Inflation überall. Es gibt einmal wieder eine neue Zeitschrift, und zwar mit dem Titel American Journal of Law and Equality. Sie erscheint in Open Access bei MIT Press. Jedenfalls zwei von den drei Herausgebern sind so prominent, dass man den Neuling wohl beobachten muss: Martha Minow und Cass Sunstein. Der dritte im Bunde, Randall Kennedy (Harvard Law School), war mir bisher nicht bekannt.
Das erste Heft berichtet über ein »Symposium on Michael Sandel’s The Tyranny of Merit«. Sandels Buch nimmt zum Ausgang den Skandal um William Singer, der wohlhabenden Eltern gegen hohe Schmiergelder für ihre Sprösslinge den Zugang zu Eliteuniversitäten verschaffte, und verallgemeinert diesen Skandal dahin, dass das Leistungsprinzip im Erziehungssystem der USA von den reicheren Familien unterlaufen werde. Sandel stellt die Frage, ob es hier nur um eine Korrumpierung des Prinzips gehe oder ob das Prinzip als solche problematisch sei. Das eigentliche Problem findet er darin, dass das Leistungsprinzip die Reichen verführe, ihren Reichtum, wie auch immer sie ihn erworben haben, für moralisch gerechtfertigt zu halten. Das bedeutet umgekehrt, dass man denen, die es nicht geschafft haben, sagen kann: selbst schuld. Die Selbstgerechtigkeit der Reichen spiegele sich wiederum in dem populistischen Aufstand gegen die Eliten. Tatsächlich sei unter der Rhetorik der Chancengleichheit die Ungleichheit geradezu explodiert. Der amerikanische Traum, dass Talent und harte Arbeit zum Erfolg führten, sei an der Realität gescheitert. Es sei moralisch keineswegs selbstverständlich, dass Talent belohnt werden müsse. Die Meritokratie verschütte das Gefühl für Schicksal und Zufall. Demut sei angezeigt.
»A perfect meritocracy banishes all sense of gift or grace. It diminishes our capacity to see ourselves as sharing a common fate. It leaves little room for the solidarity that can arise when we reflect on the contingency of our talents and fortunes. This is what makes merit a kind of tyranny, or unjust rule.«
Vielleicht hatte Macron Sandels Buch gelesen, bevor er im April die Schließung der ENA ankündigte.

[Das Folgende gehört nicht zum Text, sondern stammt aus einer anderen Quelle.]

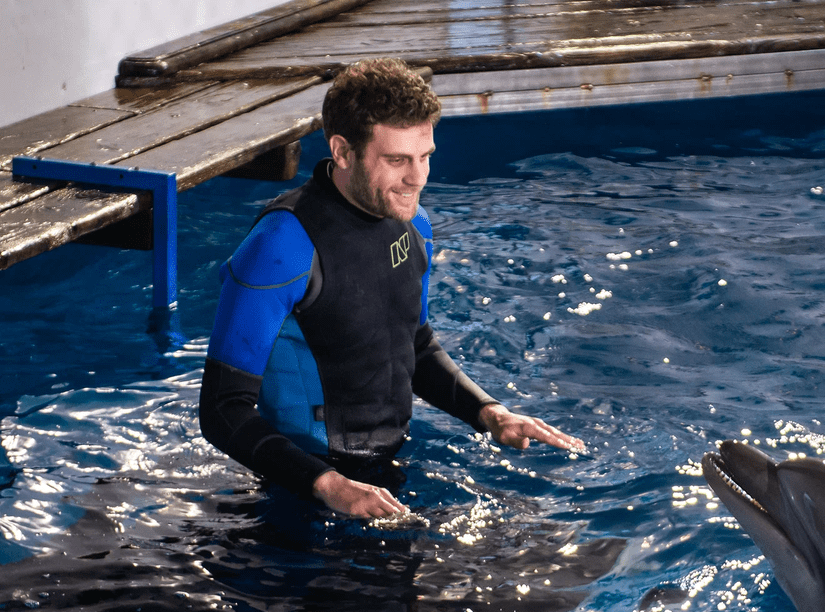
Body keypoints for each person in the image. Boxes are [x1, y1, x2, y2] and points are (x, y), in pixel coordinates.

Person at [199, 58, 581, 520]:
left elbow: (415, 346)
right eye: (397, 159)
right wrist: (329, 486)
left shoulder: (413, 224)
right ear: (342, 152)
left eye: (425, 156)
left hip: (385, 471)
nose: (417, 178)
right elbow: (223, 409)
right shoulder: (281, 247)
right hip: (298, 494)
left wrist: (489, 412)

Das Buch[1] gibt jedenfalls reichlich Stoff zur Diskussion, insbesondere seine These, Bildung sei nicht das Allheilmittel gegen soziale Ungleichheit. Aber deshalb muss man nicht alles lesen, was dazu in der neuen Zeitschrift steht. Hilfreich ist schon die Rezension von Günther Nonnenmacher in der FAZ. Eine kurze Kritik der Kritik der Meritokratie (ohne Bezug auf Sandel) bietet der auch sonst bemerkenswerte Aufsatz von Philipp Kowalski, Geschlechterquoten im Kapitalgesellschaftsrecht Eine interdisziplinäre Analyse, Rechtswissenschaft 12, 2021, 148-183.
[1] Deutsch als Michael J. Sandel, Vom Ende des Gemeinwohls. Wie die Leistungsgesellschaft unsere Demokratien zerreißt, 2021.